## DIRECTIONS FOR THIS TASK
Could you copy every record below exactly as it is written?

(Keypoint text descriptions)
*** Begin section ***
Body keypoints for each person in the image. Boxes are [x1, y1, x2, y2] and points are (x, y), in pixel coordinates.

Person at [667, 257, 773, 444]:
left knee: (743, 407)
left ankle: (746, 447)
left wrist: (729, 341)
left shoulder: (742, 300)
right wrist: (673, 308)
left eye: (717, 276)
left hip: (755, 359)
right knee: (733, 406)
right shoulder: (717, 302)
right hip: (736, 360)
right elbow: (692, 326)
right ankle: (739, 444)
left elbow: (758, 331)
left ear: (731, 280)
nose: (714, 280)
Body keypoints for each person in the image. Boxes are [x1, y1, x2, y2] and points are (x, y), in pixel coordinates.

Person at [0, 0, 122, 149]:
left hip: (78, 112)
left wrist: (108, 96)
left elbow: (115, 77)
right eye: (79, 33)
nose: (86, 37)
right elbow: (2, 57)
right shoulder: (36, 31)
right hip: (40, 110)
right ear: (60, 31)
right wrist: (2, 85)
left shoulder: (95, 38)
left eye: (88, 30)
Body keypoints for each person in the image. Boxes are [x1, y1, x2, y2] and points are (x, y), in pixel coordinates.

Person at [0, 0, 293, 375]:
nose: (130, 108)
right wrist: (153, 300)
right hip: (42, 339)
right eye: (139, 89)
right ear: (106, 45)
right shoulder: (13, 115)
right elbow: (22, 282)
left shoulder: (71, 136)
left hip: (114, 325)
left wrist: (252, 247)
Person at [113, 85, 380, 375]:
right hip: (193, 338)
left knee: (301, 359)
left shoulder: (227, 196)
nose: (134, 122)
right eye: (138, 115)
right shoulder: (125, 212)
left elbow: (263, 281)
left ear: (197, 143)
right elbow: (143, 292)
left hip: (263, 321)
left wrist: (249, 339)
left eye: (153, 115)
*** End section ***
## EXERCISE RESULT
Body keypoints for each person in the image. Boxes are [x1, y1, x2, y2] and points are (x, y), in pixel coordinates.

Person at [667, 257, 773, 444]:
left knee: (743, 407)
left ankle: (746, 447)
left wrist: (729, 341)
left shoulder: (742, 300)
right wrist: (673, 308)
left eye: (717, 276)
left hip: (755, 359)
right knee: (733, 406)
right shoulder: (717, 302)
right hip: (736, 360)
right elbow: (692, 326)
right ankle: (739, 444)
left elbow: (758, 331)
left ear: (731, 280)
nose: (714, 280)
Body keypoints for each person in the image. Boxes are [x1, y1, x2, y2] and points are (x, y), in pixel coordinates.

Person at [0, 0, 122, 149]:
left hip: (78, 112)
left wrist: (108, 96)
left elbow: (115, 77)
right eye: (79, 33)
nose: (86, 37)
right elbow: (2, 57)
right shoulder: (36, 31)
right hip: (40, 110)
right ear: (60, 31)
right wrist: (2, 85)
left shoulder: (95, 38)
left eye: (88, 30)
Body keypoints for each person in the image. Boxes are [x1, y1, x2, y2] and points are (x, y), in pixel coordinates.

Person at [0, 0, 293, 375]:
nose: (130, 108)
right wrist: (153, 300)
right hip: (42, 339)
right eye: (139, 89)
right ear: (106, 45)
right shoulder: (13, 115)
right elbow: (22, 282)
left shoulder: (71, 136)
left hip: (114, 325)
left wrist: (252, 247)
Person at [113, 85, 380, 375]:
right hip: (193, 338)
left knee: (301, 359)
left shoulder: (227, 196)
nose: (134, 122)
right eye: (138, 115)
right shoulder: (125, 212)
left elbow: (263, 281)
left ear: (197, 143)
right elbow: (143, 292)
left hip: (263, 321)
left wrist: (249, 339)
left eye: (153, 115)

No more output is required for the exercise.